The Commonwealth Government has introduced several bills as part of its “Nature Positive Plan”. In particular, the Nature Positive (Environment Protection Australia) Bill 2024 will establish a statutory Commonwealth entity known as ‘Environment Protection Australia’ and the Nature Positive (Environment Information Australia) Bill 2024 will establish the statutory position of the ‘Head of Environment Information Australia’ to improve environmental reporting. We will continue to track their progression through Parliament.

Industry news

  • The NSW Government is partnering with Councils to trial AI assisted technologies with the aim of speeding up development assessment timeframes. Read more about the trial here.
  • An inquiry into ‘Zombie Developments’ was announced by the NSW Legislative Assembly Committee on 19 March 2024. The inquiry will examine the impact of historical development consents on the NSW planning system, development industry and property ownership and will consider policy and legal solutions to address concerns about so called ‘Zombie Developments’. View the full terms of reference and track the inquiry here.
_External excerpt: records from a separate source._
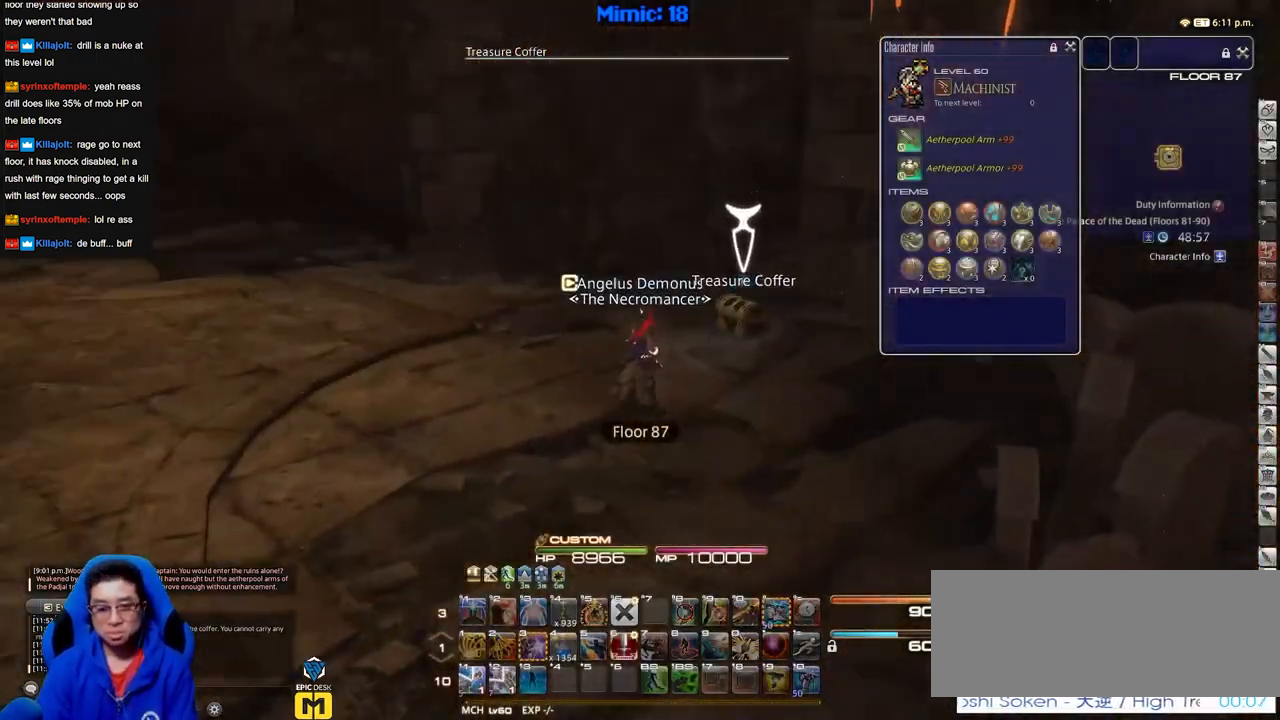
{"keys": ["a", "w"], "events": [[67, "d", "up"], [117, "a", "down"]]}
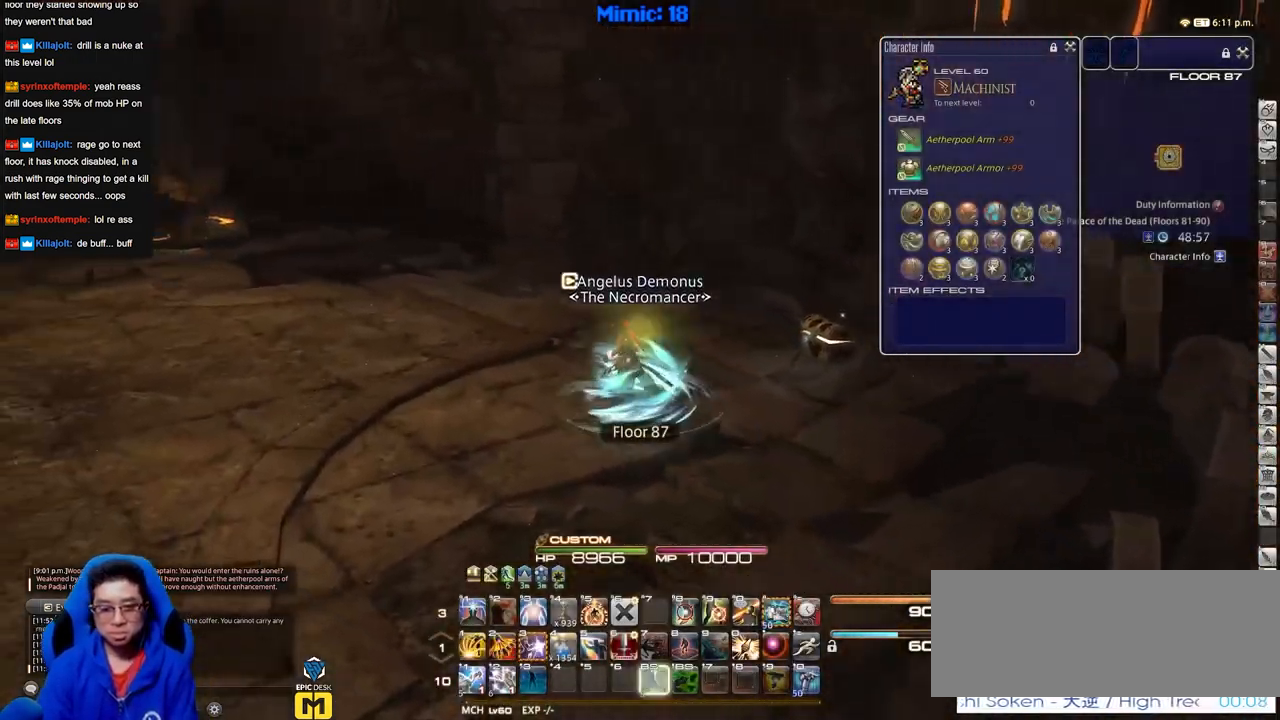
{"keys": ["a", "p", "w"], "events": [[166, "p", "down"]]}
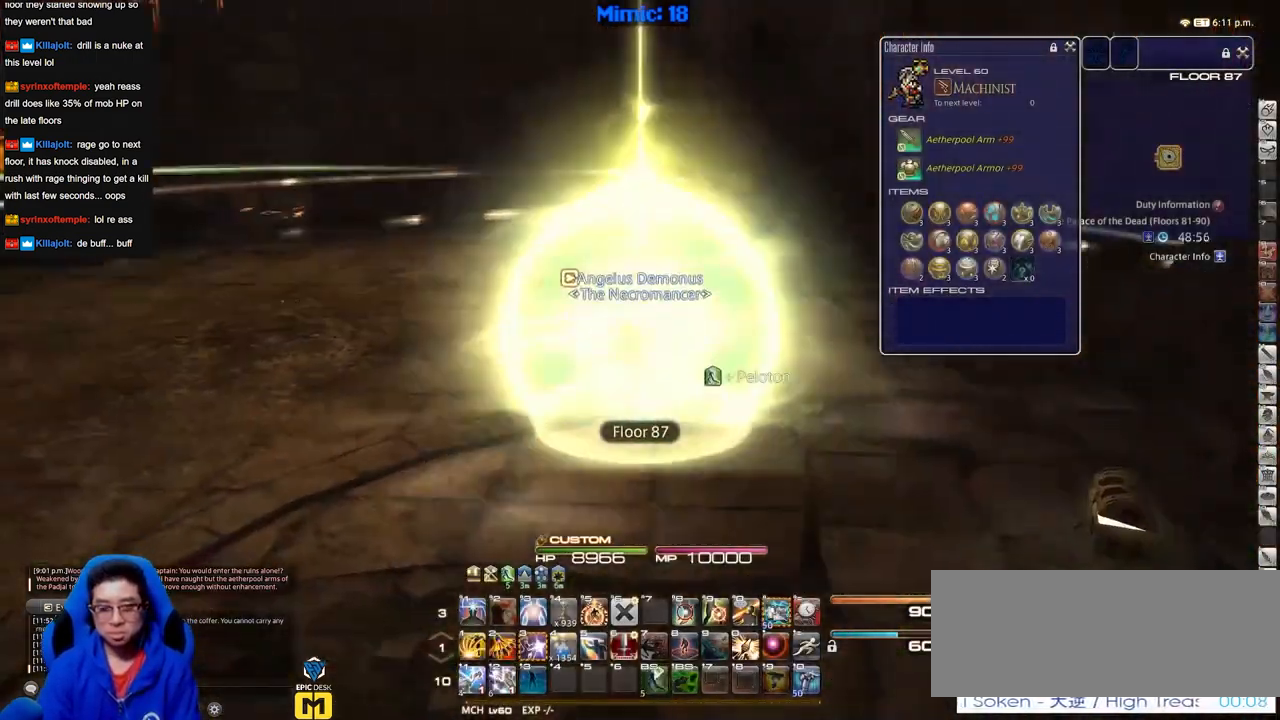
{"keys": ["p", "w"], "events": [[100, "a", "up"], [184, "p", "up"], [234, "p", "down"]]}
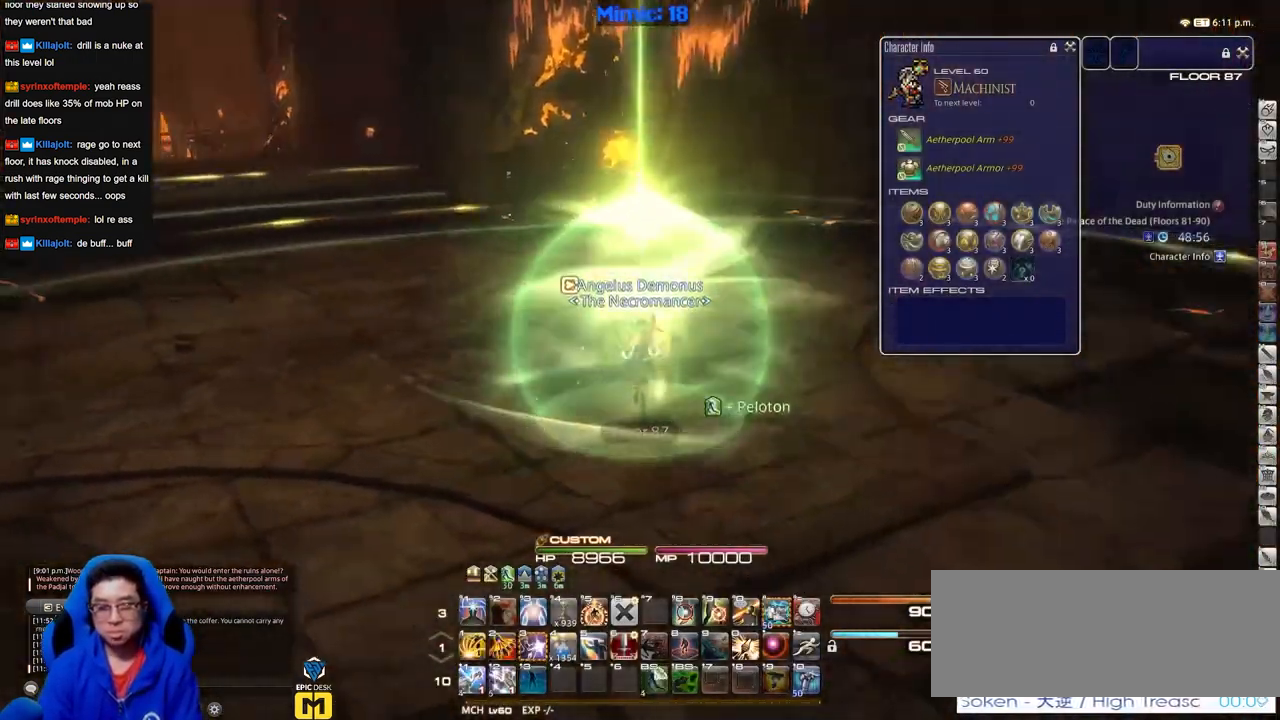
{"keys": ["w"], "events": [[250, "p", "up"]]}
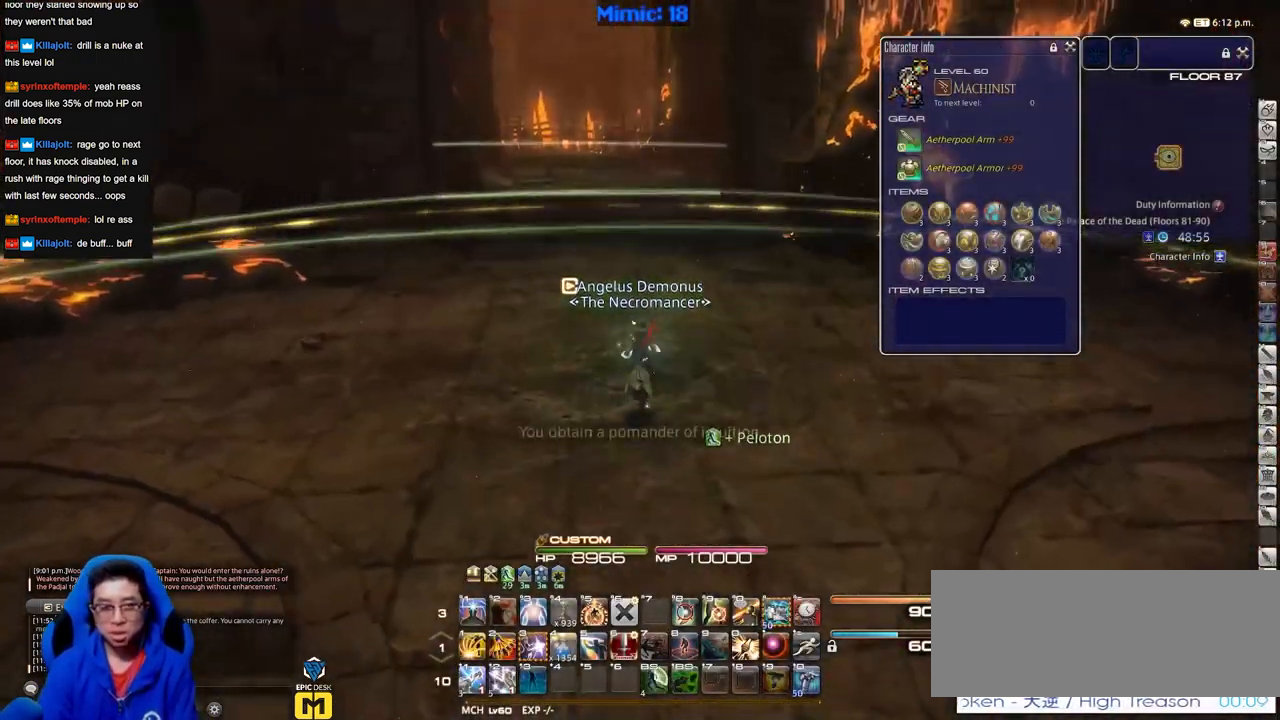
{"keys": ["w"], "events": []}
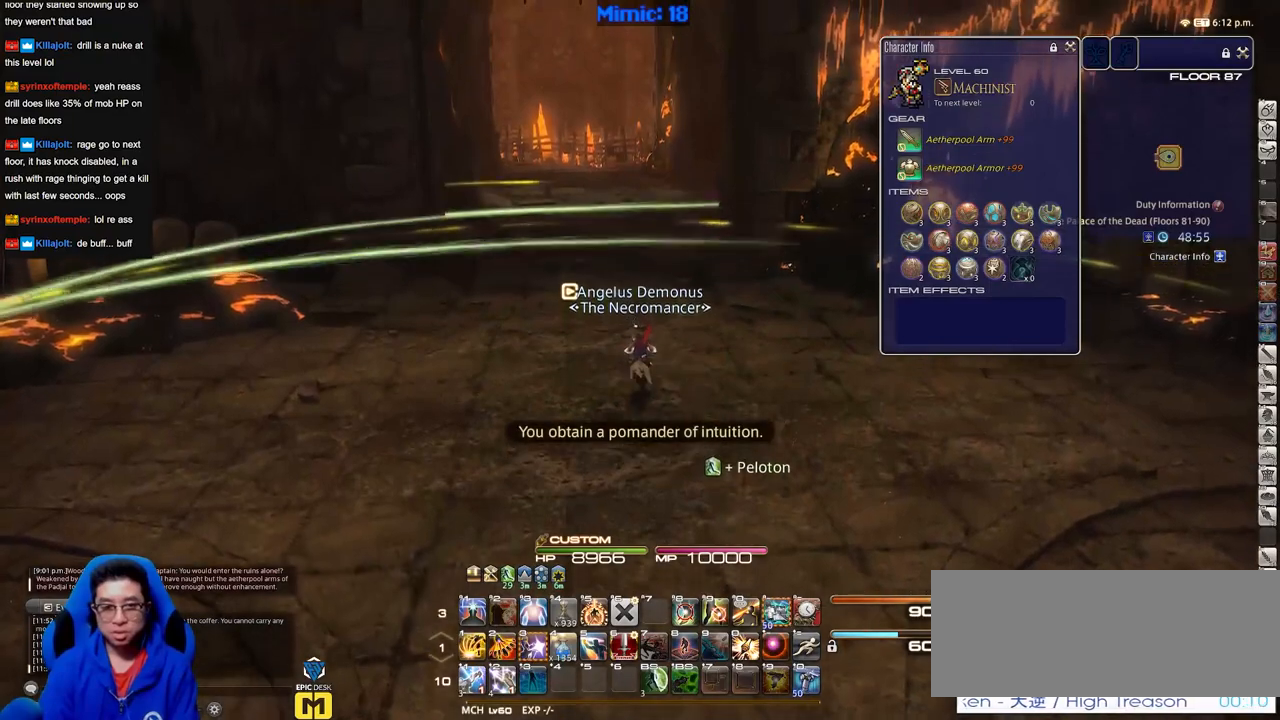
{"keys": ["w"], "events": [[283, "p", "down"], [417, "p", "up"]]}
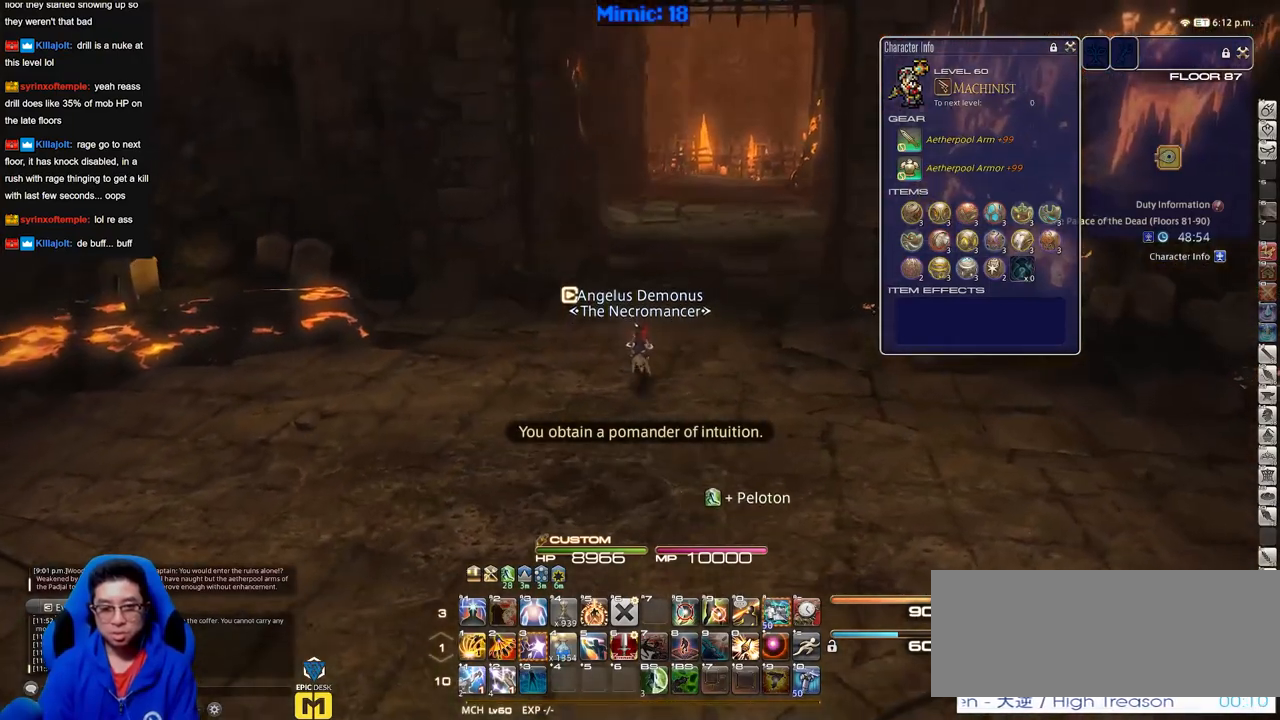
{"keys": ["w"], "events": [[200, "rbracket", "down"], [300, "rbracket", "up"]]}
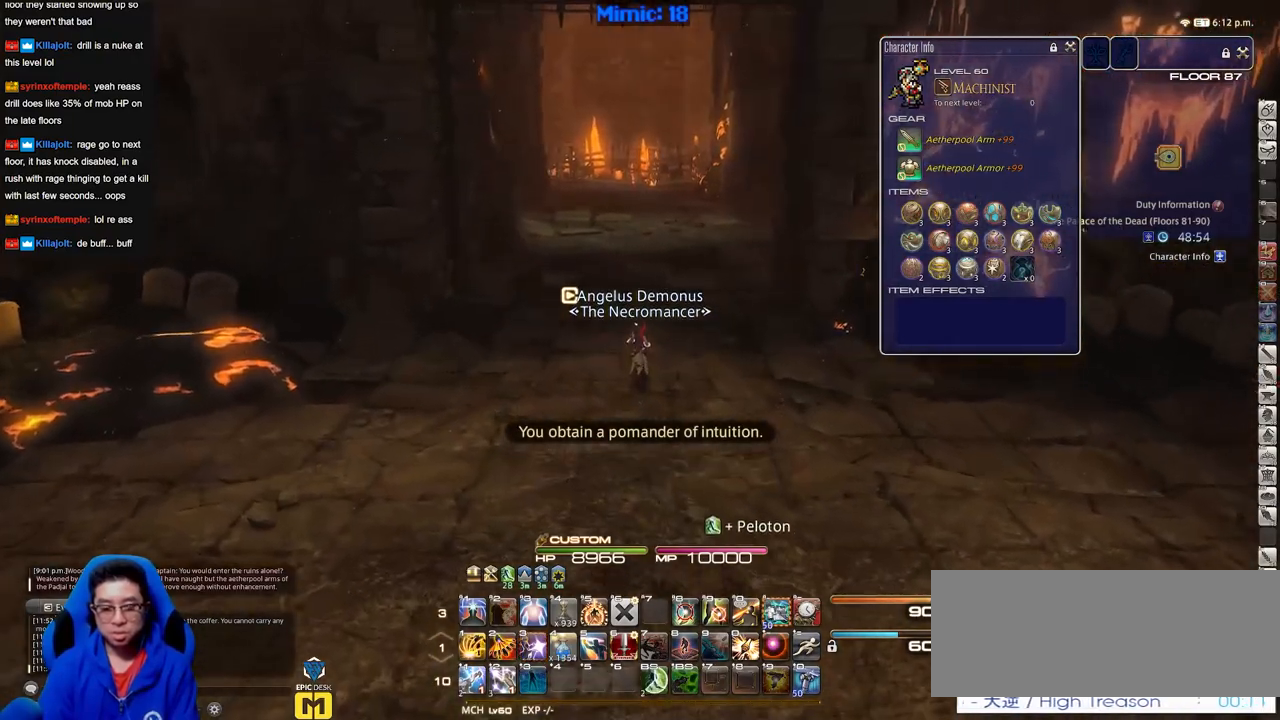
{"keys": ["w"], "events": []}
  • Accelerated rezoning proposals for social and affordable housing from NSW State housing agencies will be managed by a newly established department within DPHI to deliver faster approvals. Read more here.
  • In March 2024, the NSW Minister for the Environment released the report of the 5-year review of the Biodiversity Assessment Method (BAM). The review found that, overall, the BAM was working as intended, however, it contains 32 recommendations to improve the method’s efficiency and effectiveness. The NSW Department of Climate Change, Energy, the Environment and Water will now consider this review in conjunction with the review into the Biodiversity Conservation Act 2016 (BC Act) (which was tabled in Parliament in August 2023), and will undertake further public consultation before making any changes to the BAM. The review of the BAM can be downloaded here (and the review of the BC Act can be considered here).